Reputation: 5485
The code below is completely reproducible when n_jobs=1
at cross_validate
function, but not so when n_jobs=-1
or 2
.
import numpy as np
from sklearn.tree import DecisionTreeClassifier
from sklearn.datasets import load_iris
from sklearn.model_selection import cross_validate,RepeatedStratifiedKFold
class DecisionTree(DecisionTreeClassifier):
def fit(self,X,Y):
weight = np.random.uniform(size=Y.shape)
return super().fit(X,Y,sample_weight=weight)
def main():
X,Y = load_iris(return_X_y=True)
rks = RepeatedStratifiedKFold(n_repeats=2,n_splits=5,random_state=42)
clf = DecisionTree(random_state=42)
res = cross_validate(clf,X,Y,cv=rks,n_jobs=2)['test_score']*100
return res.mean(),res.std()
if __name__=='__main__':
np.random.seed(42)
print(main())
Please note the np.random.uniform
call at fit
function. The code is also completely reproducible without such numpy calls. It is mentioned here that numpy.random.seed
is not thread-safe. But I saw no mention of this in sklearn's FAQ, according to which providing random_state
everywhere should suffice.
Is there anyway to use both numpy random calls and multiprocessing in sklearn while maintaining full reproducibility?

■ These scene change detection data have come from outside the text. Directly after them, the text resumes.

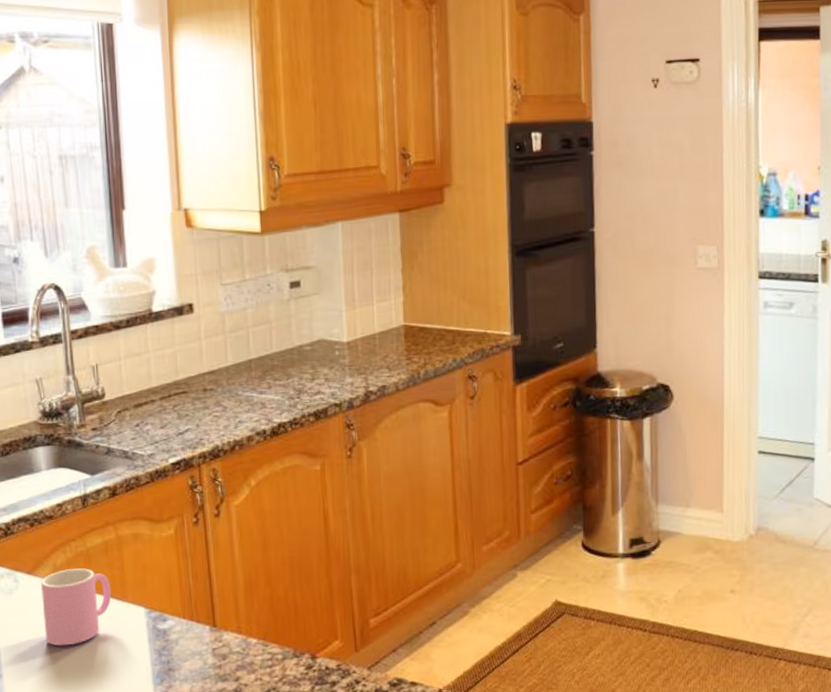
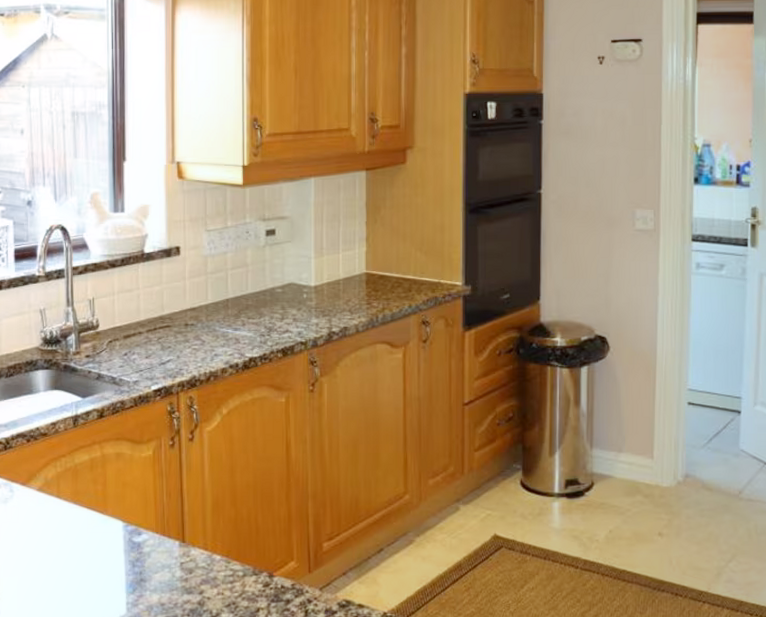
cup: present [41,568,112,646] -> none [33,482,94,553]

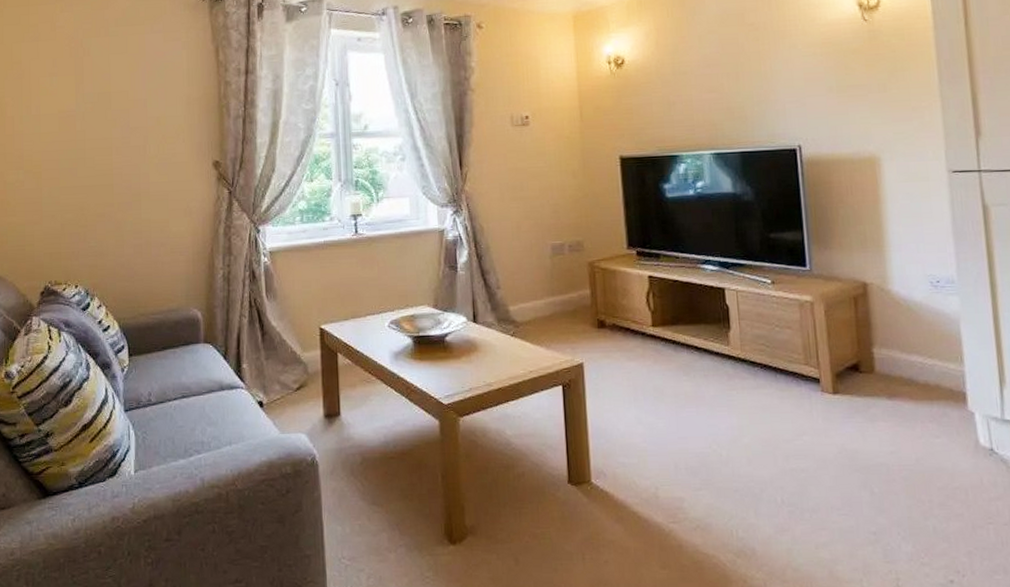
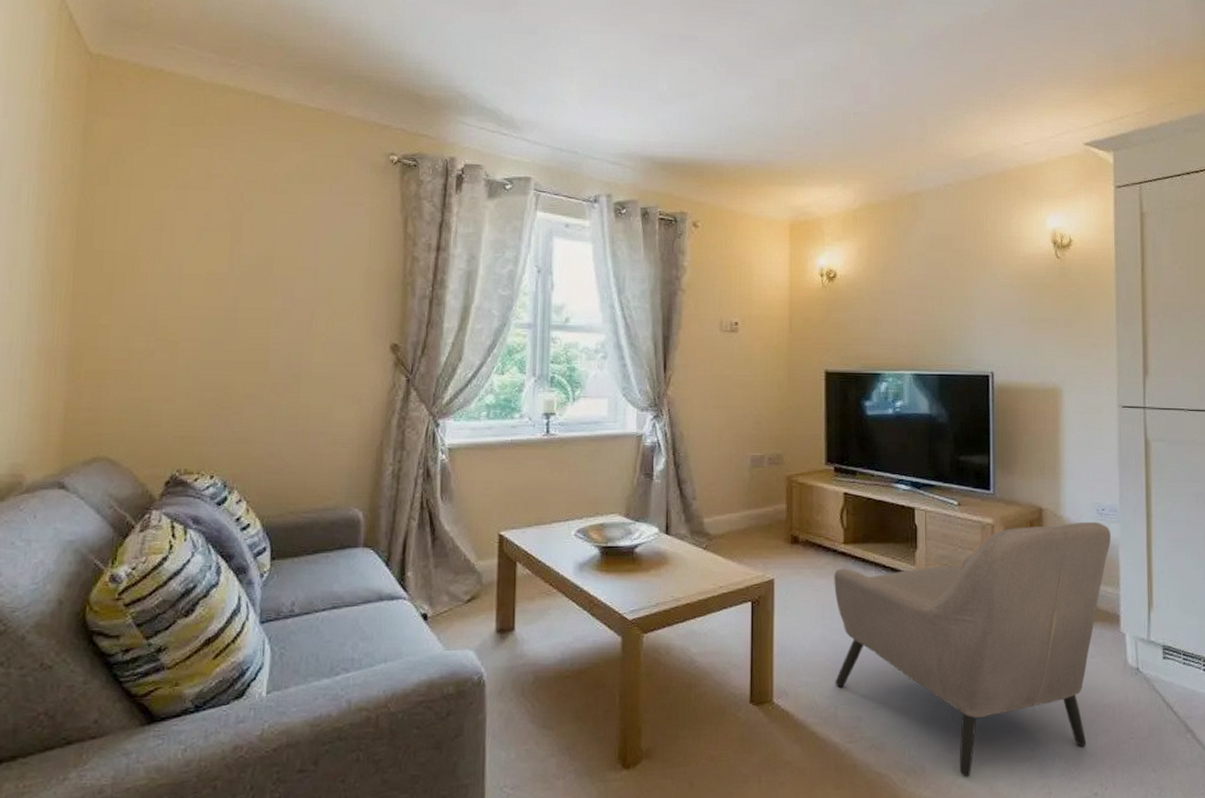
armchair: none [644,295,950,561] -> present [834,522,1112,778]

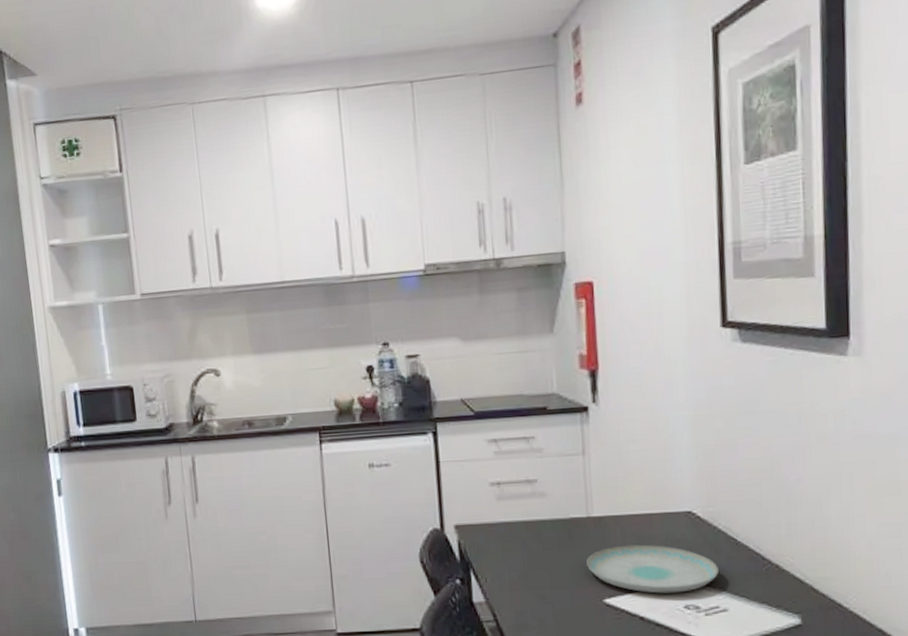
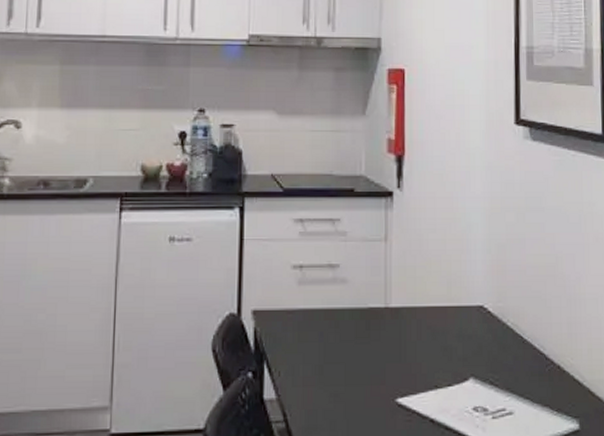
plate: present [587,544,720,594] -> none [382,339,507,394]

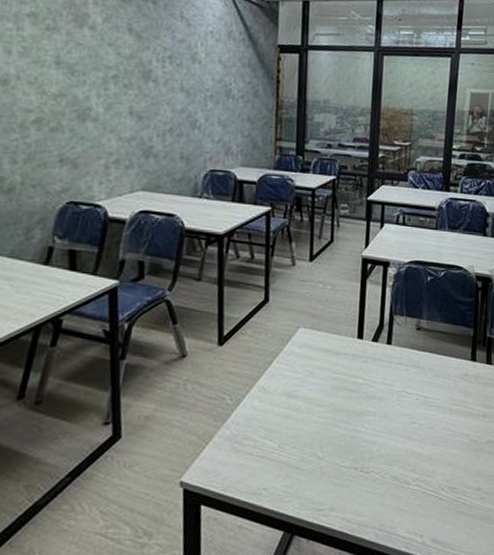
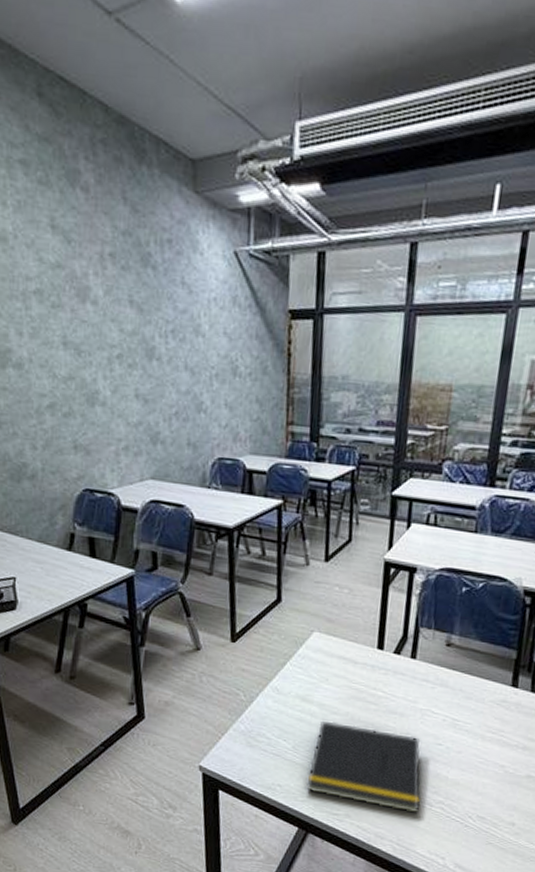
notepad: none [292,414,400,495] -> present [306,720,421,813]

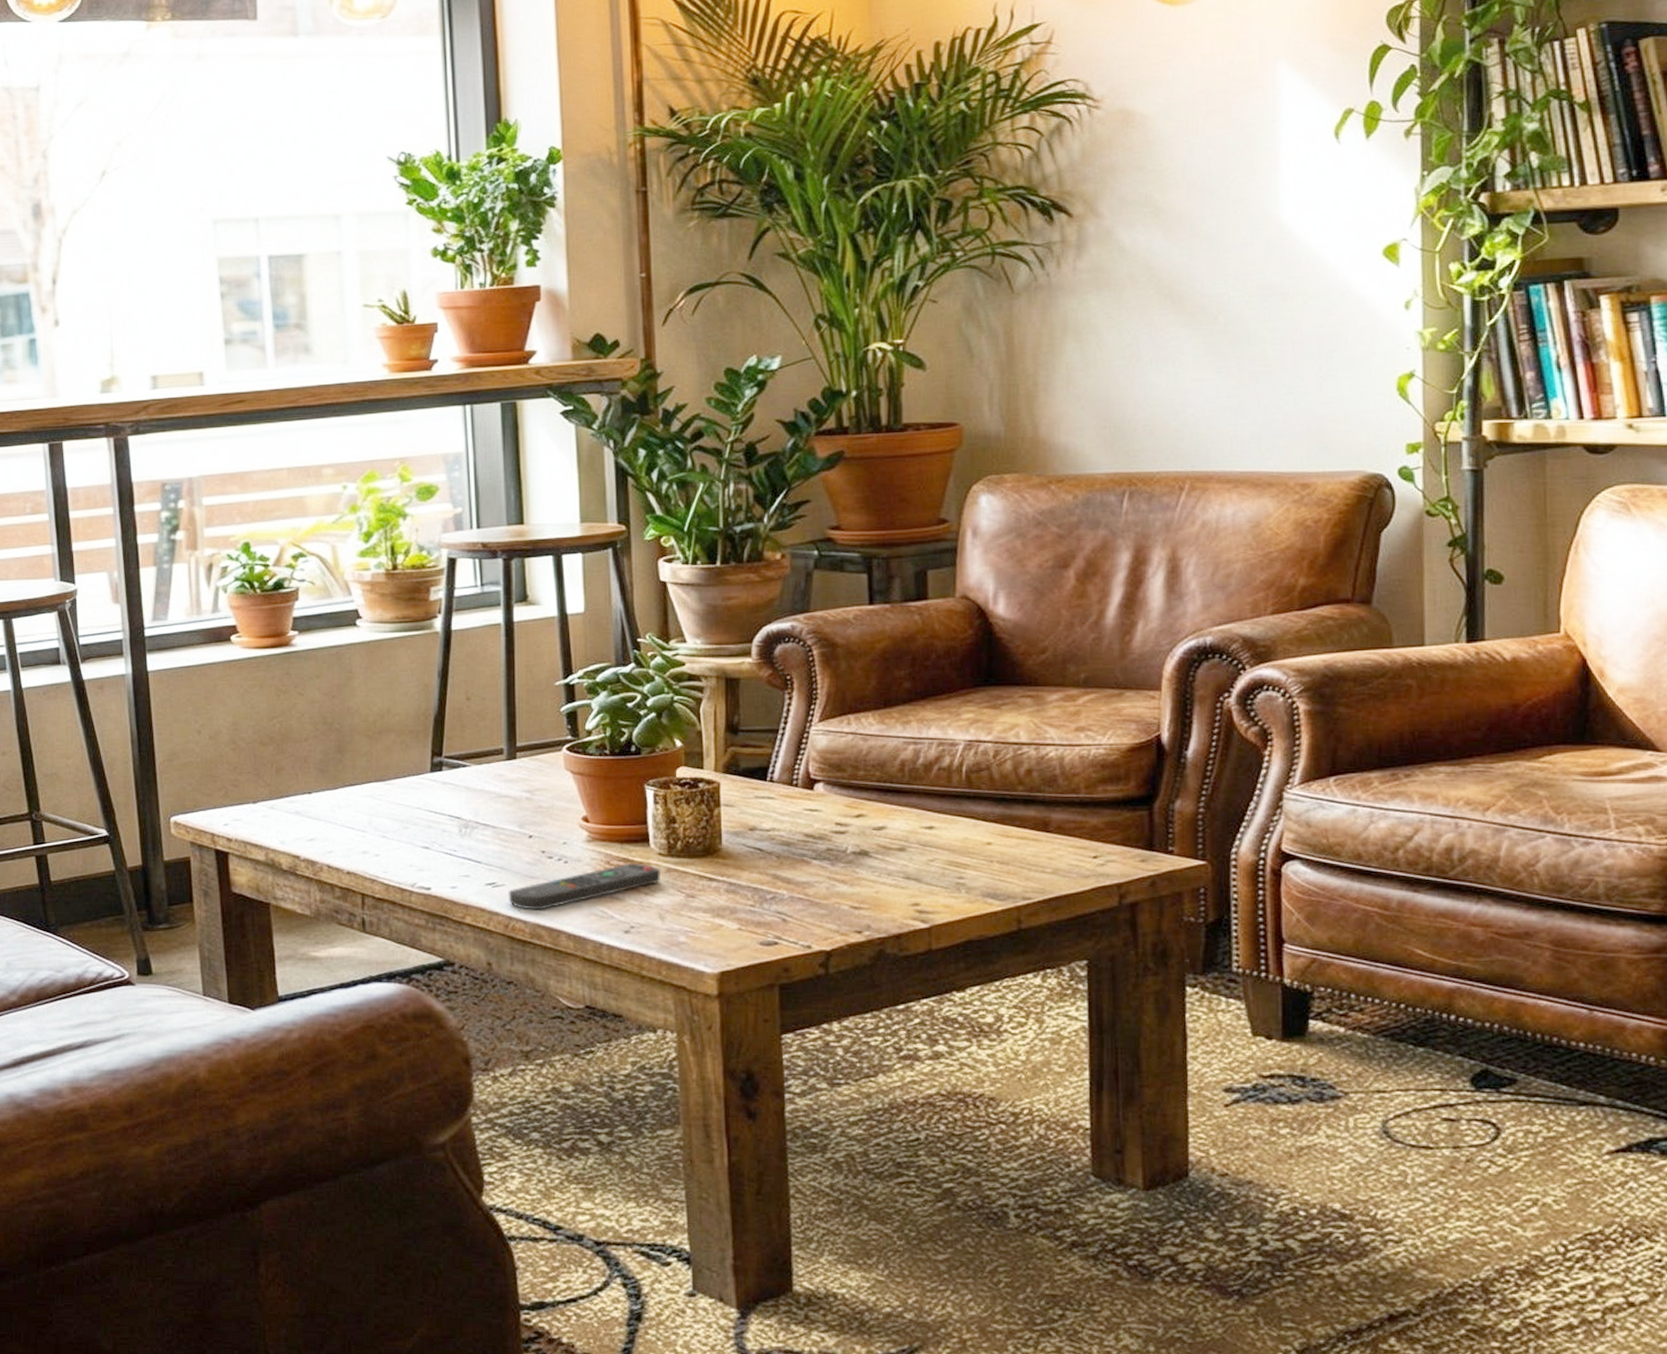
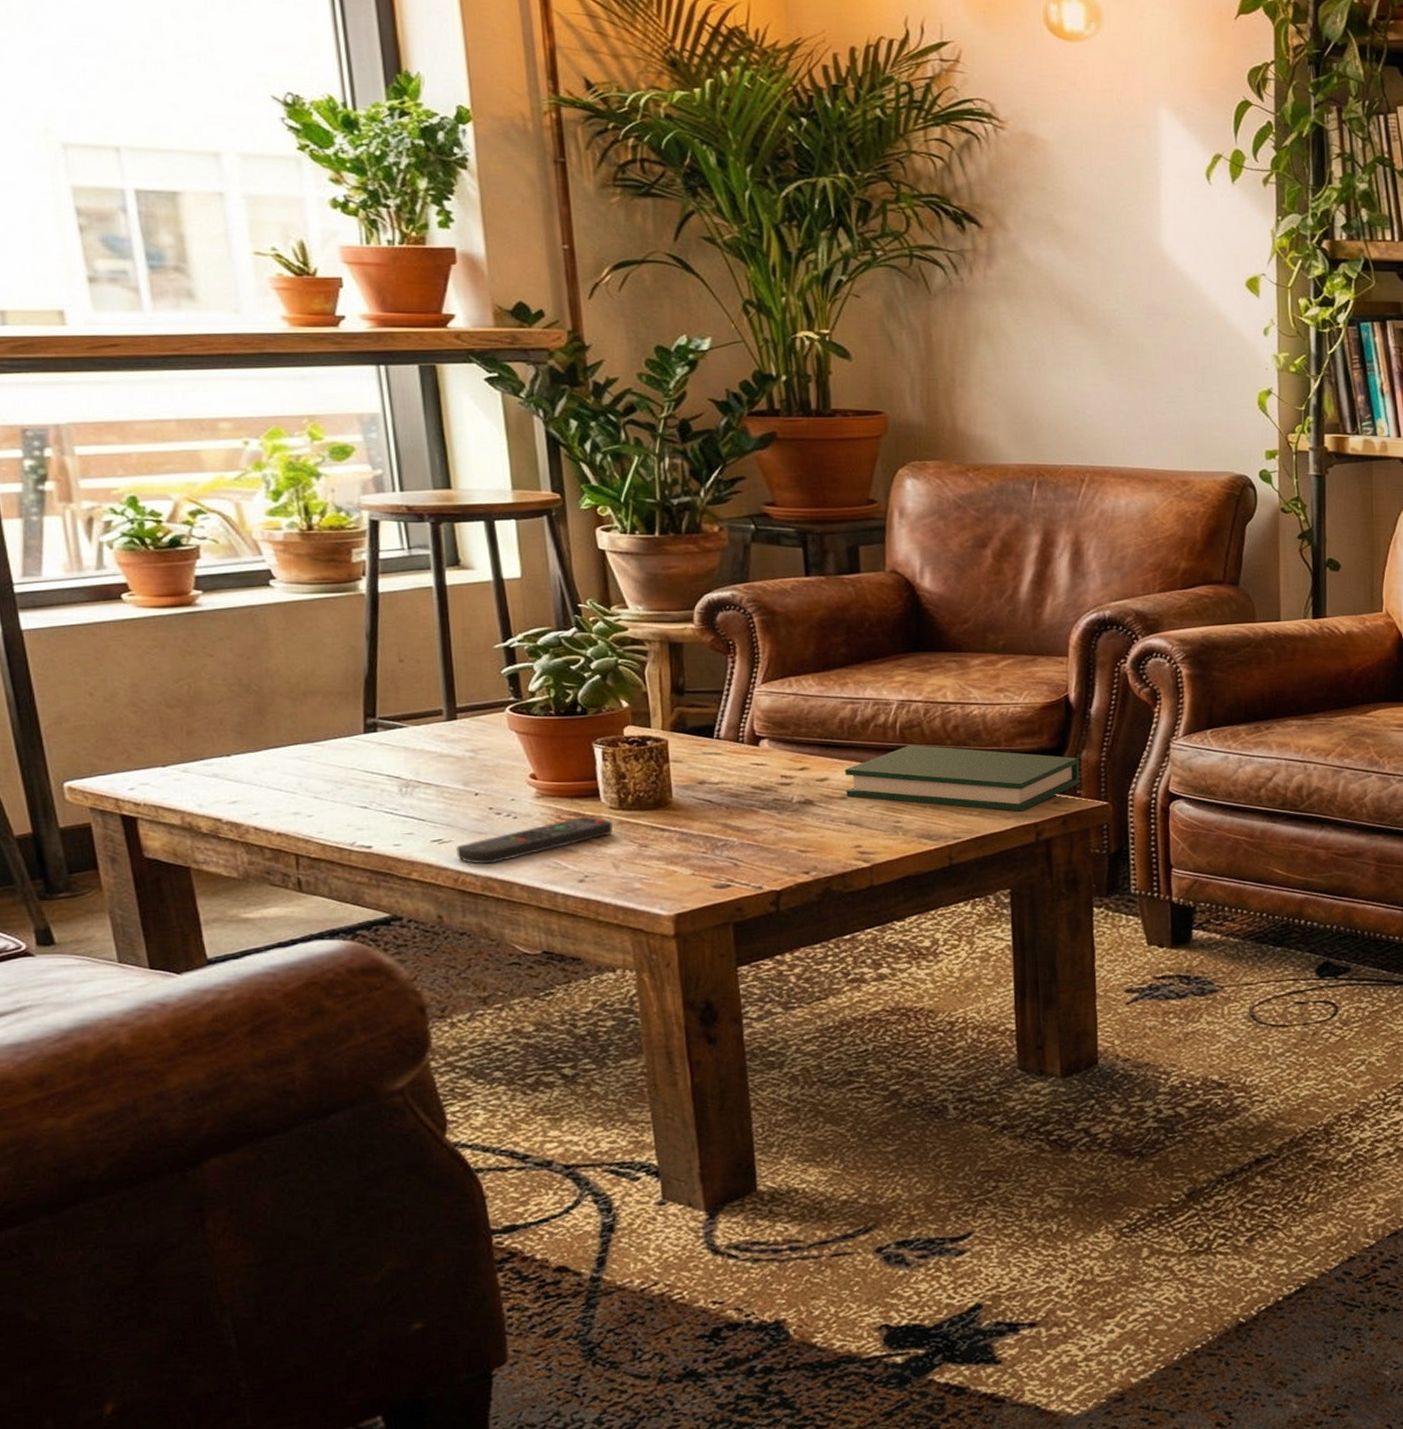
hardback book: none [904,790,1173,869] -> present [845,744,1080,811]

EDIT: I think it reproduces fine if we put n_jobs>1
inside estimators that take it, while instantiating RandomForestClassifier
for example.
Upvotes: 1
Views: 177
Reputation: 16213
it would appear your DecisionTree
class should be using the random_state
that was passed in. I get consistent results when do:
from sklearn.utils import check_random_state
class DecisionTree(DecisionTreeClassifier):
def fit(self, X, Y):
rng = check_random_state(self.random_state)
weight = rng.uniform(size=Y.shape)
return super().fit(X, Y, sample_weight=weight)
but otherwise do as you do. note that with this change you can also remove the call to np.random.seed(42)
as the RNG state is explicitly set everywhere it needs to be
Upvotes: 2